Following clustering with batch_snf, a matrix of pairwise ARIs that show how related each cluster solution is to each other can be generated by the calc_aris function. Partitioning of the ARI matrix can be done by visual inspection of meta_cluster_heatmap() results or by shiny_annotator. Given the indices of meta cluster boundaries, this function will return a single representative solution from each meta cluster based on maximum average ARI to all other solutions within that meta cluster.

Usage

get_representative_solutions(aris, sol_df, filter_fn = NULL)

Arguments

aris

Matrix of adjusted rand indices from calc_aris()

sol_df

Output of batch_snf containing cluster solutions.

filter_fn

Optional function to filter the meta-cluster by prior to maximum average ARI determination. This can be useful if you are explicitly trying to select a solution that meets a certain condition, such as only picking from the 4 cluster solutions within a meta cluster.
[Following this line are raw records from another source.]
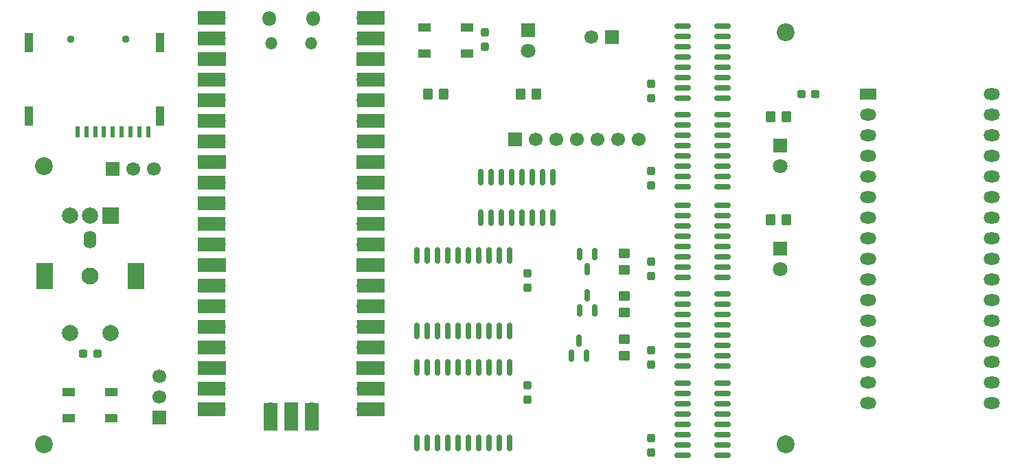
<source format=gbr>
%TF.GenerationSoftware,KiCad,Pcbnew,9.0.4*%
%TF.CreationDate,2025-09-26T12:58:40-07:00*%
%TF.ProjectId,SD-PGMR,53442d50-474d-4522-9e6b-696361645f70,v1.0*%
%TF.SameCoordinates,Original*%
%TF.FileFunction,Soldermask,Top*%
%TF.FilePolarity,Negative*%
%FSLAX46Y46*%
G04 Gerber Fmt 4.6, Leading zero omitted, Abs format (unit mm)*
G04 Created by KiCad (PCBNEW 9.0.4) date 2025-09-26 12:58:40*
%MOMM*%
%LPD*%
G01*
G04 APERTURE LIST*
G04 Aperture macros list*
%AMRoundRect*
0 Rectangle with rounded corners*
0 $1 Rounding radius*
0 $2 $3 $4 $5 $6 $7 $8 $9 X,Y pos of 4 corners*
0 Add a 4 corners polygon primitive as box body*
4,1,4,$2,$3,$4,$5,$6,$7,$8,$9,$2,$3,0*
0 Add four circle primitives for the rounded corners*
1,1,$1+$1,$2,$3*
1,1,$1+$1,$4,$5*
1,1,$1+$1,$6,$7*
1,1,$1+$1,$8,$9*
0 Add four rect primitives between the rounded corners*
20,1,$1+$1,$2,$3,$4,$5,0*
20,1,$1+$1,$4,$5,$6,$7,0*
20,1,$1+$1,$6,$7,$8,$9,0*
20,1,$1+$1,$8,$9,$2,$3,0*%
G04 Aperture macros list end*
%ADD10RoundRect,0.237500X-0.300000X-0.237500X0.300000X-0.237500X0.300000X0.237500X-0.300000X0.237500X0*%
%ADD11C,2.200000*%
%ADD12R,1.700000X1.700000*%
%ADD13C,1.700000*%
%ADD14R,1.600000X1.000000*%
%ADD15R,2.000000X1.440000*%
%ADD16O,2.000000X1.440000*%
%ADD17RoundRect,0.150000X0.825000X0.150000X-0.825000X0.150000X-0.825000X-0.150000X0.825000X-0.150000X0*%
%ADD18RoundRect,0.150000X0.150000X-0.825000X0.150000X0.825000X-0.150000X0.825000X-0.150000X-0.825000X0*%
%ADD19O,1.800000X1.800000*%
%ADD20O,1.500000X1.500000*%
%ADD21O,1.700000X1.700000*%
%ADD22R,3.500000X1.700000*%
%ADD23R,1.700000X3.500000*%
%ADD24RoundRect,0.150000X-0.150000X0.875000X-0.150000X-0.875000X0.150000X-0.875000X0.150000X0.875000X0*%
%ADD25C,0.950000*%
%ADD26R,0.620000X1.400000*%
%ADD27R,1.100000X2.400000*%
%ADD28O,1.600000X2.200000*%
%ADD29C,2.100000*%
%ADD30R,2.000000X2.000000*%
%ADD31C,2.000000*%
%ADD32R,2.000000X3.200000*%
%ADD33RoundRect,0.250000X-0.350000X-0.450000X0.350000X-0.450000X0.350000X0.450000X-0.350000X0.450000X0*%
%ADD34RoundRect,0.250000X0.350000X0.450000X-0.350000X0.450000X-0.350000X-0.450000X0.350000X-0.450000X0*%
%ADD35RoundRect,0.250000X0.450000X-0.350000X0.450000X0.350000X-0.450000X0.350000X-0.450000X-0.350000X0*%
%ADD36RoundRect,0.250000X-0.450000X0.350000X-0.450000X-0.350000X0.450000X-0.350000X0.450000X0.350000X0*%
%ADD37RoundRect,0.150000X0.150000X-0.587500X0.150000X0.587500X-0.150000X0.587500X-0.150000X-0.587500X0*%
%ADD38RoundRect,0.150000X-0.150000X0.587500X-0.150000X-0.587500X0.150000X-0.587500X0.150000X0.587500X0*%
%ADD39R,1.800000X1.800000*%
%ADD40C,1.800000*%
%ADD41RoundRect,0.237500X-0.237500X0.300000X-0.237500X-0.300000X0.237500X-0.300000X0.237500X0.300000X0*%
%ADD42RoundRect,0.237500X0.300000X0.237500X-0.300000X0.237500X-0.300000X-0.237500X0.300000X-0.237500X0*%
G04 APERTURE END LIST*
D10*
%TO.C,C10*%
X173381500Y-88900000D03*
X175106500Y-88900000D03*
%TD*%
D11*
%TO.C,H4*%
X171450000Y-81280000D03*
%TD*%
%TO.C,H3*%
X171450000Y-132080000D03*
%TD*%
%TO.C,H2*%
X80010000Y-132080000D03*
%TD*%
%TO.C,H1*%
X80010000Y-97790000D03*
%TD*%
D12*
%TO.C,J4*%
X94234000Y-128778000D03*
D13*
X94234000Y-126238000D03*
X94234000Y-123698000D03*
%TD*%
D14*
%TO.C,SW2*%
X83100000Y-125650000D03*
X88350000Y-125650000D03*
X83100000Y-128850000D03*
X88350000Y-128850000D03*
%TD*%
%TO.C,SW1*%
X126915000Y-80696000D03*
X132165000Y-80696000D03*
X126915000Y-83896000D03*
X132165000Y-83896000D03*
%TD*%
D15*
%TO.C,U10*%
X181610000Y-88900000D03*
D16*
X181610000Y-91440000D03*
X181610000Y-93980000D03*
X181610000Y-96520000D03*
X181610000Y-99060000D03*
X181610000Y-101600000D03*
X181610000Y-104140000D03*
X181610000Y-106680000D03*
X181610000Y-109220000D03*
X181610000Y-111760000D03*
X181610000Y-114300000D03*
X181610000Y-116840000D03*
X181610000Y-119380000D03*
X181610000Y-121920000D03*
X181610000Y-124460000D03*
X181610000Y-127000000D03*
X196850000Y-127000000D03*
X196850000Y-124460000D03*
X196850000Y-121920000D03*
X196850000Y-119380000D03*
X196850000Y-116840000D03*
X196850000Y-114300000D03*
X196850000Y-111760000D03*
X196850000Y-109220000D03*
X196850000Y-106680000D03*
X196850000Y-104140000D03*
X196850000Y-101600000D03*
X196850000Y-99060000D03*
X196850000Y-96520000D03*
X196850000Y-93980000D03*
X196850000Y-91440000D03*
X196850000Y-88900000D03*
%TD*%
D17*
%TO.C,U9*%
X163672500Y-89408000D03*
X163672500Y-88138000D03*
X163672500Y-86868000D03*
X163672500Y-85598000D03*
X163672500Y-84328000D03*
X163672500Y-83058000D03*
X163672500Y-81788000D03*
X163672500Y-80518000D03*
X158722500Y-80518000D03*
X158722500Y-81788000D03*
X158722500Y-83058000D03*
X158722500Y-84328000D03*
X158722500Y-85598000D03*
X158722500Y-86868000D03*
X158722500Y-88138000D03*
X158722500Y-89408000D03*
%TD*%
%TO.C,U8*%
X163672500Y-100330000D03*
X163672500Y-99060000D03*
X163672500Y-97790000D03*
X163672500Y-96520000D03*
X163672500Y-95250000D03*
X163672500Y-93980000D03*
X163672500Y-92710000D03*
X163672500Y-91440000D03*
X158722500Y-91440000D03*
X158722500Y-92710000D03*
X158722500Y-93980000D03*
X158722500Y-95250000D03*
X158722500Y-96520000D03*
X158722500Y-97790000D03*
X158722500Y-99060000D03*
X158722500Y-100330000D03*
%TD*%
%TO.C,U7*%
X163672500Y-111506000D03*
X163672500Y-110236000D03*
X163672500Y-108966000D03*
X163672500Y-107696000D03*
X163672500Y-106426000D03*
X163672500Y-105156000D03*
X163672500Y-103886000D03*
X163672500Y-102616000D03*
X158722500Y-102616000D03*
X158722500Y-103886000D03*
X158722500Y-105156000D03*
X158722500Y-106426000D03*
X158722500Y-107696000D03*
X158722500Y-108966000D03*
X158722500Y-110236000D03*
X158722500Y-111506000D03*
%TD*%
%TO.C,U6*%
X163672500Y-122428000D03*
X163672500Y-121158000D03*
X163672500Y-119888000D03*
X163672500Y-118618000D03*
X163672500Y-117348000D03*
X163672500Y-116078000D03*
X163672500Y-114808000D03*
X163672500Y-113538000D03*
X158722500Y-113538000D03*
X158722500Y-114808000D03*
X158722500Y-116078000D03*
X158722500Y-117348000D03*
X158722500Y-118618000D03*
X158722500Y-119888000D03*
X158722500Y-121158000D03*
X158722500Y-122428000D03*
%TD*%
%TO.C,U5*%
X163672500Y-133477000D03*
X163672500Y-132207000D03*
X163672500Y-130937000D03*
X163672500Y-129667000D03*
X163672500Y-128397000D03*
X163672500Y-127127000D03*
X163672500Y-125857000D03*
X163672500Y-124587000D03*
X158722500Y-124587000D03*
X158722500Y-125857000D03*
X158722500Y-127127000D03*
X158722500Y-128397000D03*
X158722500Y-129667000D03*
X158722500Y-130937000D03*
X158722500Y-132207000D03*
X158722500Y-133477000D03*
%TD*%
D18*
%TO.C,U4*%
X133892500Y-104140000D03*
X135162500Y-104140000D03*
X136432500Y-104140000D03*
X137702500Y-104140000D03*
X138972500Y-104140000D03*
X140242500Y-104140000D03*
X141512500Y-104140000D03*
X142782500Y-104140000D03*
X142782500Y-99190000D03*
X141512500Y-99190000D03*
X140242500Y-99190000D03*
X138972500Y-99190000D03*
X137702500Y-99190000D03*
X136432500Y-99190000D03*
X135162500Y-99190000D03*
X133892500Y-99190000D03*
%TD*%
D19*
%TO.C,U3*%
X107765000Y-79632000D03*
D20*
X108065000Y-82662000D03*
X112915000Y-82662000D03*
D19*
X113215000Y-79632000D03*
D21*
X101600000Y-79502000D03*
D22*
X100700000Y-79502000D03*
D21*
X101600000Y-82042000D03*
D22*
X100700000Y-82042000D03*
D12*
X101600000Y-84582000D03*
D22*
X100700000Y-84582000D03*
D21*
X101600000Y-87122000D03*
D22*
X100700000Y-87122000D03*
D21*
X101600000Y-89662000D03*
D22*
X100700000Y-89662000D03*
D21*
X101600000Y-92202000D03*
D22*
X100700000Y-92202000D03*
D21*
X101600000Y-94742000D03*
D22*
X100700000Y-94742000D03*
D12*
X101600000Y-97282000D03*
D22*
X100700000Y-97282000D03*
D21*
X101600000Y-99822000D03*
D22*
X100700000Y-99822000D03*
D21*
X101600000Y-102362000D03*
D22*
X100700000Y-102362000D03*
D21*
X101600000Y-104902000D03*
D22*
X100700000Y-104902000D03*
D21*
X101600000Y-107442000D03*
D22*
X100700000Y-107442000D03*
D12*
X101600000Y-109982000D03*
D22*
X100700000Y-109982000D03*
D21*
X101600000Y-112522000D03*
D22*
X100700000Y-112522000D03*
D21*
X101600000Y-115062000D03*
D22*
X100700000Y-115062000D03*
D21*
X101600000Y-117602000D03*
D22*
X100700000Y-117602000D03*
D21*
X101600000Y-120142000D03*
D22*
X100700000Y-120142000D03*
D12*
X101600000Y-122682000D03*
D22*
X100700000Y-122682000D03*
D21*
X101600000Y-125222000D03*
D22*
X100700000Y-125222000D03*
D21*
X101600000Y-127762000D03*
D22*
X100700000Y-127762000D03*
D21*
X119380000Y-127762000D03*
D22*
X120280000Y-127762000D03*
D21*
X119380000Y-125222000D03*
D22*
X120280000Y-125222000D03*
D12*
X119380000Y-122682000D03*
D22*
X120280000Y-122682000D03*
D21*
X119380000Y-120142000D03*
D22*
X120280000Y-120142000D03*
D21*
X119380000Y-117602000D03*
D22*
X120280000Y-117602000D03*
D21*
X119380000Y-115062000D03*
D22*
X120280000Y-115062000D03*
D21*
X119380000Y-112522000D03*
D22*
X120280000Y-112522000D03*
D12*
X119380000Y-109982000D03*
D22*
X120280000Y-109982000D03*
D21*
X119380000Y-107442000D03*
D22*
X120280000Y-107442000D03*
D21*
X119380000Y-104902000D03*
D22*
X120280000Y-104902000D03*
D21*
X119380000Y-102362000D03*
D22*
X120280000Y-102362000D03*
D21*
X119380000Y-99822000D03*
D22*
X120280000Y-99822000D03*
D12*
X119380000Y-97282000D03*
D22*
X120280000Y-97282000D03*
D21*
X119380000Y-94742000D03*
D22*
X120280000Y-94742000D03*
D21*
X119380000Y-92202000D03*
D22*
X120280000Y-92202000D03*
D21*
X119380000Y-89662000D03*
D22*
X120280000Y-89662000D03*
D21*
X119380000Y-87122000D03*
D22*
X120280000Y-87122000D03*
D12*
X119380000Y-84582000D03*
D22*
X120280000Y-84582000D03*
D21*
X119380000Y-82042000D03*
D22*
X120280000Y-82042000D03*
D21*
X119380000Y-79502000D03*
D22*
X120280000Y-79502000D03*
D21*
X107954000Y-127802000D03*
D23*
X107954000Y-128702000D03*
D12*
X110494000Y-127802000D03*
D23*
X110494000Y-128702000D03*
D21*
X113034000Y-127802000D03*
D23*
X113034000Y-128702000D03*
%TD*%
D24*
%TO.C,U2*%
X137448500Y-122604000D03*
X136178500Y-122604000D03*
X134908500Y-122604000D03*
X133638500Y-122604000D03*
X132368500Y-122604000D03*
X131098500Y-122604000D03*
X129828500Y-122604000D03*
X128558500Y-122604000D03*
X127288500Y-122604000D03*
X126018500Y-122604000D03*
X126018500Y-131904000D03*
X127288500Y-131904000D03*
X128558500Y-131904000D03*
X129828500Y-131904000D03*
X131098500Y-131904000D03*
X132368500Y-131904000D03*
X133638500Y-131904000D03*
X134908500Y-131904000D03*
X136178500Y-131904000D03*
X137448500Y-131904000D03*
%TD*%
%TO.C,U1*%
X137448500Y-108810000D03*
X136178500Y-108810000D03*
X134908500Y-108810000D03*
X133638500Y-108810000D03*
X132368500Y-108810000D03*
X131098500Y-108810000D03*
X129828500Y-108810000D03*
X128558500Y-108810000D03*
X127288500Y-108810000D03*
X126018500Y-108810000D03*
X126018500Y-118110000D03*
X127288500Y-118110000D03*
X128558500Y-118110000D03*
X129828500Y-118110000D03*
X131098500Y-118110000D03*
X132368500Y-118110000D03*
X133638500Y-118110000D03*
X134908500Y-118110000D03*
X136178500Y-118110000D03*
X137448500Y-118110000D03*
%TD*%
D25*
%TO.C,SD1*%
X90101000Y-82180000D03*
X83301000Y-82180000D03*
D26*
X84121000Y-93600000D03*
X85221000Y-93600000D03*
X86321000Y-93600000D03*
X87421000Y-93600000D03*
X88521000Y-93600000D03*
X89621000Y-93600000D03*
X90721000Y-93600000D03*
X91821000Y-93600000D03*
X92921000Y-93600000D03*
D27*
X94301000Y-91600000D03*
X94301000Y-82600000D03*
X78151000Y-91600000D03*
X78151000Y-82600000D03*
%TD*%
D28*
%TO.C,RE1*%
X85725000Y-106875000D03*
D29*
X85725000Y-111375000D03*
D30*
X88225000Y-103875000D03*
D31*
X83225000Y-103875000D03*
X85725000Y-103875000D03*
D32*
X91325000Y-111375000D03*
X80125000Y-111375000D03*
D31*
X83225000Y-118375000D03*
X88225000Y-118375000D03*
%TD*%
D33*
%TO.C,R7*%
X169577000Y-104394000D03*
X171577000Y-104394000D03*
%TD*%
D34*
%TO.C,R6*%
X140734500Y-88900000D03*
X138734500Y-88900000D03*
%TD*%
%TO.C,R5*%
X129304500Y-88900000D03*
X127304500Y-88900000D03*
%TD*%
D35*
%TO.C,R4*%
X151545500Y-115824000D03*
X151545500Y-113824000D03*
%TD*%
D36*
%TO.C,R3*%
X151545500Y-119158000D03*
X151545500Y-121158000D03*
%TD*%
D33*
%TO.C,R2*%
X169577000Y-91694000D03*
X171577000Y-91694000D03*
%TD*%
D35*
%TO.C,R1*%
X151545500Y-110592000D03*
X151545500Y-108592000D03*
%TD*%
D37*
%TO.C,Q3*%
X146023500Y-115609500D03*
X147923500Y-115609500D03*
X146973500Y-113734500D03*
%TD*%
%TO.C,Q2*%
X145007500Y-121197500D03*
X146907500Y-121197500D03*
X145957500Y-119322500D03*
%TD*%
D38*
%TO.C,Q1*%
X147923500Y-108654500D03*
X146023500Y-108654500D03*
X146973500Y-110529500D03*
%TD*%
D39*
%TO.C,LED3*%
X170815000Y-107950000D03*
D40*
X170815000Y-110490000D03*
%TD*%
D39*
%TO.C,LED2*%
X139700000Y-81026000D03*
D40*
X139700000Y-83566000D03*
%TD*%
D39*
%TO.C,LED1*%
X170815000Y-95250000D03*
D40*
X170815000Y-97790000D03*
%TD*%
D12*
%TO.C,J3*%
X149992000Y-81915000D03*
D13*
X147452000Y-81915000D03*
%TD*%
D12*
%TO.C,J2*%
X88519000Y-98171000D03*
D13*
X91059000Y-98171000D03*
X93599000Y-98171000D03*
%TD*%
D12*
%TO.C,J1*%
X138083500Y-94488000D03*
D13*
X140623500Y-94488000D03*
X143163500Y-94488000D03*
X145703500Y-94488000D03*
X148243500Y-94488000D03*
X150783500Y-94488000D03*
X153323500Y-94488000D03*
%TD*%
D41*
%TO.C,C9*%
X154847500Y-87683000D03*
X154847500Y-89408000D03*
%TD*%
%TO.C,C8*%
X154847500Y-98451500D03*
X154847500Y-100176500D03*
%TD*%
%TO.C,C7*%
X154847500Y-109627500D03*
X154847500Y-111352500D03*
%TD*%
%TO.C,C6*%
X154847500Y-120549500D03*
X154847500Y-122274500D03*
%TD*%
%TO.C,C5*%
X154847500Y-131371000D03*
X154847500Y-133096000D03*
%TD*%
%TO.C,C4*%
X134366000Y-81333000D03*
X134366000Y-83058000D03*
%TD*%
%TO.C,C3*%
X139607500Y-124867500D03*
X139607500Y-126592500D03*
%TD*%
%TO.C,C2*%
X139607500Y-111051000D03*
X139607500Y-112776000D03*
%TD*%
D42*
%TO.C,C1*%
X86587500Y-120900000D03*
X84862500Y-120900000D03*
%TD*%
M02*

</source>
An example valid function could be fn <- function(x) x[x$"nclust" == 4, ].

Value

The provided solutions data frame reduced to just one row per meta cluster defined by the split vector.

Examples

# dl <- data_list(
#     list(subc_v, "subcortical_volume", "neuroimaging", "continuous"),
#     list(income, "household_income", "demographics", "continuous"),
#     list(pubertal, "pubertal_status", "demographics", "continuous"),
#     list(anxiety, "anxiety", "behaviour", "ordinal"),
#     list(depress, "depressed", "behaviour", "ordinal"),
#     uid = "unique_id"
# )
# 
# sc <- snf_config(
#     dl = dl,
#     n_solutions = 20,
#     min_k = 20,
#     max_k = 50
# )
# 
# sol_df <- batch_snf(dl, sc)
# 
# ext_sol_df <- extend_solutions(
#     sol_df,
#     dl = dl,
#     min_pval = 1e-10 # p-values below 1e-10 will be thresholded to 1e-10
# )
# 
# # Calculate pairwise similarities between cluster solutions
# sol_aris <- calc_aris(sol_df)
# 
# # Extract hierarchical clustering order of the cluster solutions
# meta_cluster_order <- get_matrix_order(sol_aris)
# 
# # Identify meta cluster boundaries with shiny app or trial and error
# # ari_hm <- meta_cluster_heatmap(sol_aris, order = meta_cluster_order)
# # shiny_annotator(ari_hm)
# 
# # Result of meta cluster examination
# split_vec <- c(2, 5, 12, 17)
# 
# ext_sol_df <- label_meta_clusters(ext_sol_df, split_vec, meta_cluster_order)
# 
# # Extracting representative solutions from each defined meta cluster
# rep_solutions <- get_representative_solutions(sol_aris, ext_sol_df)